Arizona’s Big Cotton Kings Strike
Against Paying 30¢-an-Hour Wage

(November 1942)


From Labor Action, Vol. 6 No. 48, 30 November 1942, p. 1.
Transcribed & marked up by Einde O’ Callaghan for the Encyclopaedia of Trotskyism On-Line (ETOL).


There is a strike on in Arizona. Involved is the long staple cotton crop used in the production of parachutes for the Army and Navy – yet there is hardly a word of denunciation in the press, no cries of sabotage and no demands for immediate government action to “shoot the organizers” or to draft the strikers into the Army. For this is a strike of big cotton growers who are refusing to pay the government minimum of 30 cents an hour for cotton pickers.

For years the large cotton growers in Arizona have recruited laborers from Mexico or from among the dust bowl victims, the “Okies,” and have paid them miserably low wages. The workers were completely at the mercy of their employers; because they lacked organization they had to accept whatever was offered them. The Senate Civil Liberties Committee has disclosed that the cotton growers spent in one year some $125,000 for this method of securing cheap labor, that this expenditure was more than compensated for by the extremely low wages paid.

This low wage policy was maintained through the Farm Labor Service, which is financed by Western Cotton Products Co., a subsidiary of Anderson, Clayton & Co., one of the biggest cotton firms in the world. Will Clayton, head of this outfit, is an assistant to Jesse Jones, Secretary of Commerce.

Because of the current labor shortage, the cotton growers have found it extremely difficult to get men to work their plantations. They have turned for assistance to the government, which has stipulated that while it is willing to get Mexican and other labor necessary for the cotton picking, and to pay their transportation to Arizona, the growers would have to pay a minimum of 30 cents an hour for this work, and supply men with decent living conditions.

The answer to this requirement, in itself more than modest, has been, first, a “slowdown” and then a strike organized and supported by the Farm Bureau Federation. The FBF president, himself a rich Alabama plantation owner, Edward A. O’Neal, has stated that these wages were “outrageous” and that the 30 cent minimum would “socialize agriculture.”

The government has made a number of overtures to the cotton growers, one of which was to raise the price of cotton. In spite of the fact that the increase in wages would thus be covered, the Federation is holding out against the principle of decent wages for 3,000,000 farm workers, stating further that the requirements of the government for decent living conditions, including toilets, baths, cold and hot water, was just a lot of “red tape stuff.”

A telegram sent by McNutt, of the War Manpower Commission, and Wickard, Secretary of Agriculture, calls upon the Arizona cotton growers “to accept the terms of the government contracts, or else the government will hold the growers responsible for saving the current crop of long staple cotton in that state.”

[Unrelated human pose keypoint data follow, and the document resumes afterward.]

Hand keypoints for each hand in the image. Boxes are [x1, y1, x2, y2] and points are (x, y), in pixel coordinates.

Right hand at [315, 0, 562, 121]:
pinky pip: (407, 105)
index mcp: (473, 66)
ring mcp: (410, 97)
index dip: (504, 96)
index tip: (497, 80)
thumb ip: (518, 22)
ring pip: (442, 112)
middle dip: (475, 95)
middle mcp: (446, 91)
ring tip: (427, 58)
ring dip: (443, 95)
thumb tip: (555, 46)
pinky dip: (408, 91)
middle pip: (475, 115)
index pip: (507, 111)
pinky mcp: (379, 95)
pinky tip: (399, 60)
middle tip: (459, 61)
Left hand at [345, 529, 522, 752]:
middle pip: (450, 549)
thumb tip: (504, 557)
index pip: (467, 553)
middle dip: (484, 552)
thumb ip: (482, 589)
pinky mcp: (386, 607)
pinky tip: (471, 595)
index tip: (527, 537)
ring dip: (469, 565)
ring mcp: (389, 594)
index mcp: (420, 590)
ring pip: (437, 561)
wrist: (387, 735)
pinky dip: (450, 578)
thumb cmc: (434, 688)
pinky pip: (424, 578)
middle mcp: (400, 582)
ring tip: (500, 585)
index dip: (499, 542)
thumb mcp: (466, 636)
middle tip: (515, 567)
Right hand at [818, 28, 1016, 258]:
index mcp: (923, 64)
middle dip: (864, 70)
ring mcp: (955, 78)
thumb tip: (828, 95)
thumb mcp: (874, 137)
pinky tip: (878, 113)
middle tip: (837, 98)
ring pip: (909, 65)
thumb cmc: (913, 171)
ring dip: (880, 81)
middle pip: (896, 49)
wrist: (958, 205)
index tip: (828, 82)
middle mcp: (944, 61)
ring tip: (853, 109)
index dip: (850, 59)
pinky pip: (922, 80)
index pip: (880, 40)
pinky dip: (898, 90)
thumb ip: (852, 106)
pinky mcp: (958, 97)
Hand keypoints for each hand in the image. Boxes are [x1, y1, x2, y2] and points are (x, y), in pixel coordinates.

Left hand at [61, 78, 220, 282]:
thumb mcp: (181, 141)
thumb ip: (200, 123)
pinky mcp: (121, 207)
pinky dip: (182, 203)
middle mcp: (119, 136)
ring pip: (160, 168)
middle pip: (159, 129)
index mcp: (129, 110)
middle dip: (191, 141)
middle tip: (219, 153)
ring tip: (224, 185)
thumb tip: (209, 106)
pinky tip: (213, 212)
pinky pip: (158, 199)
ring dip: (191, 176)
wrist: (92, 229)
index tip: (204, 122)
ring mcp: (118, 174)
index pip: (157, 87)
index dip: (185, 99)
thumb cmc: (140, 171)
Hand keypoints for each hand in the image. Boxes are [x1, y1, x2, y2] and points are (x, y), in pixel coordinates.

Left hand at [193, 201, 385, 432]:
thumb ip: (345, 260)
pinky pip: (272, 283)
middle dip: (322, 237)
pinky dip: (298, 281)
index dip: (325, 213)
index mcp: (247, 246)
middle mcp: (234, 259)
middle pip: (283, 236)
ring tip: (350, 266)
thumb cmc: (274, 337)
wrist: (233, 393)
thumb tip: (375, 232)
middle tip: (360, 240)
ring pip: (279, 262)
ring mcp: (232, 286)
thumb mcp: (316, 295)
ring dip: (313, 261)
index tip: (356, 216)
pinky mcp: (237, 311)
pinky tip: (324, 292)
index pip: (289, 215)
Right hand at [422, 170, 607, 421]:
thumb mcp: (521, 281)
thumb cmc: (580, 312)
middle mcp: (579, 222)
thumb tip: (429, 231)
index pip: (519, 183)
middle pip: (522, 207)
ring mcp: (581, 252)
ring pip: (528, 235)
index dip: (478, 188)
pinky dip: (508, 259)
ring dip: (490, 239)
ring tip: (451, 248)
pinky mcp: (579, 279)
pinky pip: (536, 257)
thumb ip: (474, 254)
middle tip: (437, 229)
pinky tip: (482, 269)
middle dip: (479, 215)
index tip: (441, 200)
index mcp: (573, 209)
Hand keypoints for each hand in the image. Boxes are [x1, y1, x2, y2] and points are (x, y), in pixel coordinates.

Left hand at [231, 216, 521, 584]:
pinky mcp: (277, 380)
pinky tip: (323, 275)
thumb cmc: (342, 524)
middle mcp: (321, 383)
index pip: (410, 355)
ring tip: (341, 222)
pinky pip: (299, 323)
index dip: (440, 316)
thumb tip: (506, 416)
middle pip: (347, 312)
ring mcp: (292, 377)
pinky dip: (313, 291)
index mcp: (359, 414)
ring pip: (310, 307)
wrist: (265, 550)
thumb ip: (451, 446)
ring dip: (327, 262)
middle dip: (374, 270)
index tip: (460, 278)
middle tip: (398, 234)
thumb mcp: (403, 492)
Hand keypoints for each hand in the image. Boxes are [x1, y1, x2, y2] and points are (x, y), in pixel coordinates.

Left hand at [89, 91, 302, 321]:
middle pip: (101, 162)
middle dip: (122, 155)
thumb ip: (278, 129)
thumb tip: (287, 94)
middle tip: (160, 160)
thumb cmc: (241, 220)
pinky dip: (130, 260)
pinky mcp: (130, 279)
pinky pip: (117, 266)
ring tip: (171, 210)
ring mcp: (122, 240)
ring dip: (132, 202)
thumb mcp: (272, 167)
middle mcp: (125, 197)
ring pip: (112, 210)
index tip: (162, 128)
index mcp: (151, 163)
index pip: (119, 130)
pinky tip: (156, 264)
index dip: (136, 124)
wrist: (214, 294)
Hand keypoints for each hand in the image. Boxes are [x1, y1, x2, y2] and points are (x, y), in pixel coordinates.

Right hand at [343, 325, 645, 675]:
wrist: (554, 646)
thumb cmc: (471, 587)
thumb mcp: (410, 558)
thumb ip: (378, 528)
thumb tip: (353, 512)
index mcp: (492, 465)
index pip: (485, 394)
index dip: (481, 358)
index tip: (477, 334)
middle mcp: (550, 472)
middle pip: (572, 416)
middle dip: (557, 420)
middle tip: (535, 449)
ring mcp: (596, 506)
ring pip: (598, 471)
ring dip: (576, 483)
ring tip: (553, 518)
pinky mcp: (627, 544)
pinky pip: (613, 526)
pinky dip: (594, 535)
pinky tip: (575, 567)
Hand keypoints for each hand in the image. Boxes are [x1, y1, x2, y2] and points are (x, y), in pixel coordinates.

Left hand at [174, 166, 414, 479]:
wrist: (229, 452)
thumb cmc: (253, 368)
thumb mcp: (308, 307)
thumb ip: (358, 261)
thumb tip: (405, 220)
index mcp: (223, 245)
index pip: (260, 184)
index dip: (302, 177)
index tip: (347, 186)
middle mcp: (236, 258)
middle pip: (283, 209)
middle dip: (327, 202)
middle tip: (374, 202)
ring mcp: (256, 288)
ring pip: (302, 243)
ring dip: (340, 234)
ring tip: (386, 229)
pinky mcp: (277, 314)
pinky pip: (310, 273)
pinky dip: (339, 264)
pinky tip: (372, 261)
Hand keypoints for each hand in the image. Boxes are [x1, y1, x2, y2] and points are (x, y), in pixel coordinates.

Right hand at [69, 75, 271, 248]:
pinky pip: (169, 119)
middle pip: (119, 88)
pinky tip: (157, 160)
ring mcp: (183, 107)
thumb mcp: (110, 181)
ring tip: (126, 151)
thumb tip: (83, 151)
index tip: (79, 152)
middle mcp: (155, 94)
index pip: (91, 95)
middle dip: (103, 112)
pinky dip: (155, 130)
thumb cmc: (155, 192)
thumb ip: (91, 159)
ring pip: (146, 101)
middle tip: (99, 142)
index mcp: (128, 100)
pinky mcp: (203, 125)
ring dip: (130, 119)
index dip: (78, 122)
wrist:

That is how the government gets tough when it deals with big business. There is no indication here of the Army or Navy stepping in and running the plantations, no threat of “work or fight” to the rich cotton growers, as would be the case had the cotton pickers struck for higher wages and decent living conditions.

The farm lobby in Washington has many powerful friends in Congress and in the Senate who are demanding that farm labor be frozen at whatever wages the employers want to pay. What is needed is not a counter-lobby, such as the National Farmers Union, composed of smaller farmers, is trying to establish, but an organization of farm workers, which will enforce its own minimum wage scales and decent living conditions through union strength and control.